------ Data to examine ------
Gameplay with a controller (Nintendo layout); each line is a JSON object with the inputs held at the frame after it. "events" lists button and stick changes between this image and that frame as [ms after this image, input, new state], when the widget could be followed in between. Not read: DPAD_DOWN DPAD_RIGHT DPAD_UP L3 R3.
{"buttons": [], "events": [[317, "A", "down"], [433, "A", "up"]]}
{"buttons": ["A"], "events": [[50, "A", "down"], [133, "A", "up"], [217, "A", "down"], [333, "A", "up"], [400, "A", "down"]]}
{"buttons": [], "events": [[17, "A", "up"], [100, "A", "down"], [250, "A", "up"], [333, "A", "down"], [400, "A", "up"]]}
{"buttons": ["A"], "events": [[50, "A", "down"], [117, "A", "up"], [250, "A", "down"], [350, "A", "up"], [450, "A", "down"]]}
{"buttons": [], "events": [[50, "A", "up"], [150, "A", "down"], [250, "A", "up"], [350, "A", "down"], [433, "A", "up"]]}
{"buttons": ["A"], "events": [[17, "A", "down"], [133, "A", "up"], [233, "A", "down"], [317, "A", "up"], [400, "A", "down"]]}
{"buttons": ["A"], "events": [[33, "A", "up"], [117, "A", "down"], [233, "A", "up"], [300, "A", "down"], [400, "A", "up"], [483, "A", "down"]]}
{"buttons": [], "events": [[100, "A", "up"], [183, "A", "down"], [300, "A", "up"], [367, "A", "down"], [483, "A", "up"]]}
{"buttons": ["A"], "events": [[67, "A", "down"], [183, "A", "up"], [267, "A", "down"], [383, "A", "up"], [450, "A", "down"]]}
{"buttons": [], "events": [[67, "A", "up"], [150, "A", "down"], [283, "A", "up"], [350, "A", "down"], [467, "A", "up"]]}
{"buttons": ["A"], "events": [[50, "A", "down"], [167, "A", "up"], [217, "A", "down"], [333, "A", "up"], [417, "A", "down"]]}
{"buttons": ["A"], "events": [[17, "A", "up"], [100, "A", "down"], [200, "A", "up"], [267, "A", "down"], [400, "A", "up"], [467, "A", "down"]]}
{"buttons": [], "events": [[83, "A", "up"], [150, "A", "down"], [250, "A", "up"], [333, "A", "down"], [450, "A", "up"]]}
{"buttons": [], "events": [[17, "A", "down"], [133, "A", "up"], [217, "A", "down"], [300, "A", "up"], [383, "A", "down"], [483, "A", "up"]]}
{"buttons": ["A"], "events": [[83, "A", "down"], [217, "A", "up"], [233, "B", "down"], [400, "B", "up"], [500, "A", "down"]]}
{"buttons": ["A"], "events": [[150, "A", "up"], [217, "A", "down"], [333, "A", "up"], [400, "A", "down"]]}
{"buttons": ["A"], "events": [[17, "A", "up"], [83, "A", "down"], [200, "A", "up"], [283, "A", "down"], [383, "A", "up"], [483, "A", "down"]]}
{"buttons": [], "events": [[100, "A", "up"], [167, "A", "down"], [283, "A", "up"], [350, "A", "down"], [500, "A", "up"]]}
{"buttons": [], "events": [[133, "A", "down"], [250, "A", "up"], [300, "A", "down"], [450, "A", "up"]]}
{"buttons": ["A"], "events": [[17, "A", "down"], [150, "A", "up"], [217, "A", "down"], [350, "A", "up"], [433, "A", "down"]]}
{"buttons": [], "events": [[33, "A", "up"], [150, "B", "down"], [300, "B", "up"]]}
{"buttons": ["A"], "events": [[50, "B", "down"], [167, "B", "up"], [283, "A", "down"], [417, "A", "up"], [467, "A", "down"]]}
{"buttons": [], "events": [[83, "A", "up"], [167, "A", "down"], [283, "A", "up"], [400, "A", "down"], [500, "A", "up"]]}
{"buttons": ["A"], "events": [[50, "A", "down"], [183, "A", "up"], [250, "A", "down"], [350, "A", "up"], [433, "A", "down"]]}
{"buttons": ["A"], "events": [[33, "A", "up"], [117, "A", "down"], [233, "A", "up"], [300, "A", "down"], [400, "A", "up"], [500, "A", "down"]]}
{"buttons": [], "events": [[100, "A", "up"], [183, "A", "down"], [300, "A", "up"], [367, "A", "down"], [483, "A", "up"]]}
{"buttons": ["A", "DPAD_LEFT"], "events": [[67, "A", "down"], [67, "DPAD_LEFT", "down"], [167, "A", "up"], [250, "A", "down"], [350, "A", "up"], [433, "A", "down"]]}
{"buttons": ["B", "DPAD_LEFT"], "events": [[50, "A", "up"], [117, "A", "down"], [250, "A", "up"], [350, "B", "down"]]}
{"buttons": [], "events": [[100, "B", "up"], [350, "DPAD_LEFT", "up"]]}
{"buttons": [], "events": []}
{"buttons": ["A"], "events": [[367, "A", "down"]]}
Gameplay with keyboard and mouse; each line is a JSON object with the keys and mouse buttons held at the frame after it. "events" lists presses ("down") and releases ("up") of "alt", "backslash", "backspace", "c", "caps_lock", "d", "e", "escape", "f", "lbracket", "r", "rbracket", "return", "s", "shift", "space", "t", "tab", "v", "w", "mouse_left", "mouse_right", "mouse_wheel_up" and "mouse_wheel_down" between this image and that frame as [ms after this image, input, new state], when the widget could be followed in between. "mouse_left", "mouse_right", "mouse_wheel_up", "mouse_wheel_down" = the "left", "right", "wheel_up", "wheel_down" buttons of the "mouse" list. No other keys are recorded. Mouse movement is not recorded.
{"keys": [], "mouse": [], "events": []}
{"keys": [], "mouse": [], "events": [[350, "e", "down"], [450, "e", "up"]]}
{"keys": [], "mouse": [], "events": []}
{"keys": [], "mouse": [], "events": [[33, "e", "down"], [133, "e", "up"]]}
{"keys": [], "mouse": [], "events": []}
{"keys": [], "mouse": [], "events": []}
------
» Assignment
Taking care to match every character, output all of the entries above.

» Exercise solution
Gameplay with a controller (Nintendo layout); each line is a JSON object with the inputs held at the frame after it. "events" lists button and stick changes between this image and that frame as [ms after this image, input, new state], when the widget could be followed in between. Not read: DPAD_DOWN DPAD_RIGHT DPAD_UP L3 R3.
{"buttons": [], "events": [[317, "A", "down"], [433, "A", "up"]]}
{"buttons": ["A"], "events": [[50, "A", "down"], [133, "A", "up"], [217, "A", "down"], [333, "A", "up"], [400, "A", "down"]]}
{"buttons": [], "events": [[17, "A", "up"], [100, "A", "down"], [250, "A", "up"], [333, "A", "down"], [400, "A", "up"]]}
{"buttons": ["A"], "events": [[50, "A", "down"], [117, "A", "up"], [250, "A", "down"], [350, "A", "up"], [450, "A", "down"]]}
{"buttons": [], "events": [[50, "A", "up"], [150, "A", "down"], [250, "A", "up"], [350, "A", "down"], [433, "A", "up"]]}
{"buttons": ["A"], "events": [[17, "A", "down"], [133, "A", "up"], [233, "A", "down"], [317, "A", "up"], [400, "A", "down"]]}
{"buttons": ["A"], "events": [[33, "A", "up"], [117, "A", "down"], [233, "A", "up"], [300, "A", "down"], [400, "A", "up"], [483, "A", "down"]]}
{"buttons": [], "events": [[100, "A", "up"], [183, "A", "down"], [300, "A", "up"], [367, "A", "down"], [483, "A", "up"]]}
{"buttons": ["A"], "events": [[67, "A", "down"], [183, "A", "up"], [267, "A", "down"], [383, "A", "up"], [450, "A", "down"]]}
{"buttons": [], "events": [[67, "A", "up"], [150, "A", "down"], [283, "A", "up"], [350, "A", "down"], [467, "A", "up"]]}
{"buttons": ["A"], "events": [[50, "A", "down"], [167, "A", "up"], [217, "A", "down"], [333, "A", "up"], [417, "A", "down"]]}
{"buttons": ["A"], "events": [[17, "A", "up"], [100, "A", "down"], [200, "A", "up"], [267, "A", "down"], [400, "A", "up"], [467, "A", "down"]]}
{"buttons": [], "events": [[83, "A", "up"], [150, "A", "down"], [250, "A", "up"], [333, "A", "down"], [450, "A", "up"]]}
{"buttons": [], "events": [[17, "A", "down"], [133, "A", "up"], [217, "A", "down"], [300, "A", "up"], [383, "A", "down"], [483, "A", "up"]]}
{"buttons": ["A"], "events": [[83, "A", "down"], [217, "A", "up"], [233, "B", "down"], [400, "B", "up"], [500, "A", "down"]]}
{"buttons": ["A"], "events": [[150, "A", "up"], [217, "A", "down"], [333, "A", "up"], [400, "A", "down"]]}
{"buttons": ["A"], "events": [[17, "A", "up"], [83, "A", "down"], [200, "A", "up"], [283, "A", "down"], [383, "A", "up"], [483, "A", "down"]]}
{"buttons": [], "events": [[100, "A", "up"], [167, "A", "down"], [283, "A", "up"], [350, "A", "down"], [500, "A", "up"]]}
{"buttons": [], "events": [[133, "A", "down"], [250, "A", "up"], [300, "A", "down"], [450, "A", "up"]]}
{"buttons": ["A"], "events": [[17, "A", "down"], [150, "A", "up"], [217, "A", "down"], [350, "A", "up"], [433, "A", "down"]]}
{"buttons": [], "events": [[33, "A", "up"], [150, "B", "down"], [300, "B", "up"]]}
{"buttons": ["A"], "events": [[50, "B", "down"], [167, "B", "up"], [283, "A", "down"], [417, "A", "up"], [467, "A", "down"]]}
{"buttons": [], "events": [[83, "A", "up"], [167, "A", "down"], [283, "A", "up"], [400, "A", "down"], [500, "A", "up"]]}
{"buttons": ["A"], "events": [[50, "A", "down"], [183, "A", "up"], [250, "A", "down"], [350, "A", "up"], [433, "A", "down"]]}
{"buttons": ["A"], "events": [[33, "A", "up"], [117, "A", "down"], [233, "A", "up"], [300, "A", "down"], [400, "A", "up"], [500, "A", "down"]]}
{"buttons": [], "events": [[100, "A", "up"], [183, "A", "down"], [300, "A", "up"], [367, "A", "down"], [483, "A", "up"]]}
{"buttons": ["A", "DPAD_LEFT"], "events": [[67, "A", "down"], [67, "DPAD_LEFT", "down"], [167, "A", "up"], [250, "A", "down"], [350, "A", "up"], [433, "A", "down"]]}
{"buttons": ["B", "DPAD_LEFT"], "events": [[50, "A", "up"], [117, "A", "down"], [250, "A", "up"], [350, "B", "down"]]}
{"buttons": [], "events": [[100, "B", "up"], [350, "DPAD_LEFT", "up"]]}
{"buttons": [], "events": []}
{"buttons": ["A"], "events": [[367, "A", "down"]]}
Gameplay with keyboard and mouse; each line is a JSON object with the keys and mouse buttons held at the frame after it. "events" lists presses ("down") and releases ("up") of "alt", "backslash", "backspace", "c", "caps_lock", "d", "e", "escape", "f", "lbracket", "r", "rbracket", "return", "s", "shift", "space", "t", "tab", "v", "w", "mouse_left", "mouse_right", "mouse_wheel_up" and "mouse_wheel_down" between this image and that frame as [ms after this image, input, new state], when the widget could be followed in between. "mouse_left", "mouse_right", "mouse_wheel_up", "mouse_wheel_down" = the "left", "right", "wheel_up", "wheel_down" buttons of the "mouse" list. No other keys are recorded. Mouse movement is not recorded.
{"keys": [], "mouse": [], "events": []}
{"keys": [], "mouse": [], "events": [[350, "e", "down"], [450, "e", "up"]]}
{"keys": [], "mouse": [], "events": []}
{"keys": [], "mouse": [], "events": [[33, "e", "down"], [133, "e", "up"]]}
{"keys": [], "mouse": [], "events": []}
{"keys": [], "mouse": [], "events": []}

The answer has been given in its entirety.